The answer should reproduce every entry exactly and contain no images.
MATERIAL FOR THIS TASK below:
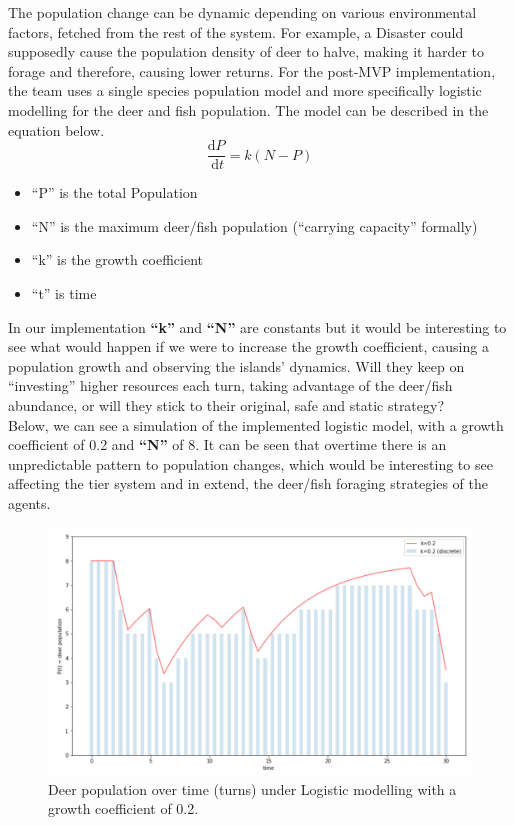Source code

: The population change can be dynamic depending on various environmental factors, fetched from the rest of the system. For example, a Disaster could supposedly cause the population density of deer to halve, making it harder to forage and therefore, causing lower returns. For the post-MVP implementation, the team uses a single species population model and more specifically logistic modelling for the deer and fish population. The model can be described in the equation below. \\

\begin{equation}
\frac{\mathrm{d} P}{\mathrm{~d} t}=k(N-P)
\end{equation}

\begin{itemize}
        \item “P” is the total Population \item “N” is the maximum deer/fish population (“carrying capacity” formally)
        \item “k” is the growth coefficient
        \item “t” is time
    \end{itemize}

In our implementation \textbf{“k”} and \textbf{“N”} are constants but it would be interesting to see what would happen if we were to increase the growth coefficient, causing a population growth and observing the islands’ dynamics. Will they keep on “investing” higher resources each turn, taking advantage of the deer/fish abundance, or will they stick to their original, safe and static strategy?\\

Below, we can see a simulation of the implemented logistic model, with a growth coefficient of 0.2 and \textbf{“N”} of 8. It can be seen that overtime there is an unpredictable pattern to population changes, which would be interesting to see affecting the tier system and in extend, the deer/fish foraging strategies of the agents.\\

\begin{figure}[!htb]
    \centering
    \includegraphics[width=1\textwidth]{04_environment/Images/Deer population over time.PNG}
    \caption{Deer population over time (turns) under Logistic modelling with a growth coefficient of 0.2.}
    \label{Images:Deer population over time}
\end{figure}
End of MATERIAL FOR THIS TASK.
▸ REPLY TO THE TASK:
Source code

: The population change can be dynamic depending on various environmental factors, fetched from the rest of the system. For example, a Disaster could supposedly cause the population density of deer to halve, making it harder to forage and therefore, causing lower returns. For the post-MVP implementation, the team uses a single species population model and more specifically logistic modelling for the deer and fish population. The model can be described in the equation below. \\

\begin{equation}
\frac{\mathrm{d} P}{\mathrm{~d} t}=k(N-P)
\end{equation}

\begin{itemize}
        \item “P” is the total Population \item “N” is the maximum deer/fish population (“carrying capacity” formally)
        \item “k” is the growth coefficient
        \item “t” is time
    \end{itemize}

In our implementation \textbf{“k”} and \textbf{“N”} are constants but it would be interesting to see what would happen if we were to increase the growth coefficient, causing a population growth and observing the islands’ dynamics. Will they keep on “investing” higher resources each turn, taking advantage of the deer/fish abundance, or will they stick to their original, safe and static strategy?\\

Below, we can see a simulation of the implemented logistic model, with a growth coefficient of 0.2 and \textbf{“N”} of 8. It can be seen that overtime there is an unpredictable pattern to population changes, which would be interesting to see affecting the tier system and in extend, the deer/fish foraging strategies of the agents.\\

\begin{figure}[!htb]
    \centering
    \includegraphics[width=1\textwidth]{04_environment/Images/Deer population over time.PNG}
    \caption{Deer population over time (turns) under Logistic modelling with a growth coefficient of 0.2.}
    \label{Images:Deer population over time}
\end{figure}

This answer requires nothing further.